Because the beaver isn't just an animal; it's an ecosystem!

Tag: Animal Protection New Mexico


This lovely website featured some local beavers the author is keeping an eye on this week. She’s on the East Coast and bravely went to the library for information on them where she learned that beavers are rodents and  responsible for 20 million dollars of damage every year.   I wrote her something about beaver benefits and she was very happy to have the information. You should go read the whole thing because its fun to watch another person unwrap beaver mysteries!

To my knowledge there is no dam on the pond we visit locally. It’s not really part of a stream; it’s a wetland that was once part of the river, till the curve of the river shallowed out and straightened. At one time a brick-making factory was located at the pond, manufacturing bricks from the mud at the bottom. The bricks rebuilt the town when the entire business district — then constructed of wood — was ravaged by fire in 1849. Now it’s a nature preserve where countless other forms of life make their habitations — including beavers.


Across the Page


Later in the day Brock Dolman sent me this landowner guide to living with beavers from Animal Protection of New Mexico. It’s a great resource about flow devices, wrapping trees and beaver benefits. APNM brought Skip out for a training and video taped it. Remember?

I wrote them that they should add some other resources including Sherri Tippie’s book and Mike Callahan’s DVD and the director wrote me back to say it will be added to the website along with our address. Excellent!

Last night, Jon and I took a visiting journalist working on a national beaver article around the dams. We met a scruffy character on the footbridge who explained helpfully that he had been watching these beavers for 5 years and they used to be SMALLER. Also that Moses knew everything about them and those “internet people” knew nothing! (Ahh, what a relief to finally find an expert!) And useful to show the journalist that every single stray person in the town has a dearly held opinion about these beavers. Our shivering efforts were rewarded by a some great sightings and a very unusual vocalization display that lasted nearly 5 minutes. Even though the weather was artic we were enchanted by the experience, which reminded me of the beaver-whining that got me involved initially lo these many years ago!

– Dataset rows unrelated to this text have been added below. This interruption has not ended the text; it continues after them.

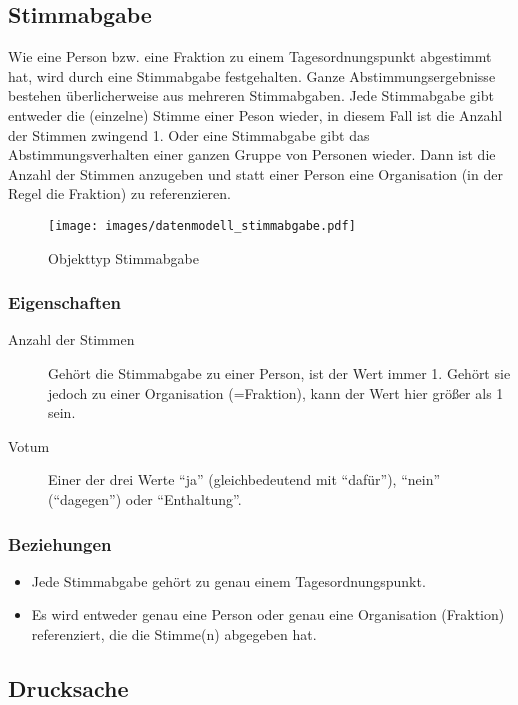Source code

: \documentclass[,a4paper]{article}
\makeatletter
\def\maxwidth{\ifdim\Gin@nat@width>\linewidth\linewidth
\else\Gin@nat@width\fi}
\let\Oldincludegraphics\includegraphics
\renewcommand{\includegraphics}[1]{\Oldincludegraphics[width=\maxwidth]{#1}}
\makeatother
\begin{document}
\subsection{Stimmabgabe}

Wie eine Person bzw. eine Fraktion zu einem Tagesordnungspunkt
abgestimmt hat, wird durch eine Stimmabgabe festgehalten. Ganze
Abstimmungsergebnisse bestehen überlicherweise aus mehreren
Stimmabgaben. Jede Stimmabgabe gibt entweder die (einzelne) Stimme einer
Peson wieder, in diesem Fall ist die Anzahl der Stimmen zwingend 1. Oder
eine Stimmabgabe gibt das Abstimmungsverhalten einer ganzen Gruppe von
Personen wieder. Dann ist die Anzahl der Stimmen anzugeben und statt
einer Person eine Organisation (in der Regel die Fraktion) zu
referenzieren.

\begin{figure}[htbp]
\centering
\texttt{[image: images/datenmodell\_stimmabgabe.pdf]}
\caption{Objekttyp Stimmabgabe}
\end{figure}

\subsubsection{Eigenschaften}

\begin{description}
\item[Anzahl der Stimmen]
Gehört die Stimmabgabe zu einer Person, ist der Wert immer 1. Gehört sie
jedoch zu einer Organisation (=Fraktion), kann der Wert hier größer als
1 sein.
\item[Votum]
Einer der drei Werte ``ja'' (gleichbedeutend mit ``dafür''), ``nein''
(``dagegen'') oder ``Enthaltung''.
\end{description}

\subsubsection{Beziehungen}

\begin{itemize}
\item
  Jede Stimmabgabe gehört zu genau einem Tagesordnungspunkt.
\item
  Es wird entweder genau eine Person oder genau eine Organisation
  (Fraktion) referenziert, die die Stimme(n) abgegeben hat.
\end{itemize}

\subsection{Drucksache}
\end{document}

Oh and if you need one more really good thing, allow me to suggest you add this website to your favorites. It is either tear-streamingly funny or head-scratchingly inscrutable or both but it is brilliant in a way I cannot possibly describe. Of course I sent them a beaver picture and I’ll let you know if it says anything!


Recognize the hatless cowboy in the back with waders? That’s Skip Lisle, who installed our flow device in January 2008. Before he came for the install he had a commitment in New Mexico and you can watch parts 1 & 2 of that project on their website here. At the time, he had come to speak to the Beaver Subcommittee and seen our habitat, then was retained to come back in January. Interestingly, he mentions the lucky Martinez Beavers at 9:00 minutes and again later at 56:30 minutes. (Apparently we were very much on his mind! Are we surprised?)

The video is a nice chance to see an install up close, remember Skip’s pragmatic good will, and watch a rare cooperation between tribal folks, fish & game, and parks people. It’s interesting to compare the Skip “pep talk” to what he said in his presentation on the subcommittee. While there were many similarities, for the New Mexico crowd he emphasized the keystone role of beavers in the habitat, and his own experience as a wildlife biologist. (Our staff didn’t even know Skip was a biologist, and kept uselessly saying we needed to ask the botanist for beaver clarification). Also he says very clearly SEVERAL times that you need to pick the highest water height you can possibly tolerate in the habitat to increase the chance that the beavers will accept the flow device and make your investment worthwhile. We had to work very hard to get him to mention this to the subcommittee, maybe because he could sense that warning against a massive lowering would have meant no beavers would be allowed to stay. The three feet worried a lot of us, but turned out okay.

It’s rather slow-moving, although things pick up the pace in part two. My favorite part (besides hearing our famous beavers mentioned!) was Skip explaining how he uses a “bendy” pipe to adjust the cut wires for the round fence. (He explained the real name was a 6 inch nipple.) “Bendy” pipe sounded like the kind of Buffy speak language that I would be inclined to use.  On a practical level the application of the hollow pipe was clearly enormously handy —wish we’d known about that when we were out wrapping trees and getting poked and scratched! But the gerund-into-adjective-switch amused me.  (Like hummy bird or shoppy cart) I guess we shouldn’t be surprised that the man who coined the phrases “Beaver Deceiver” and “Castor Master” is interested in tweaking language sometimes. Especially when the pipe in question has a rather startling name for mixed company!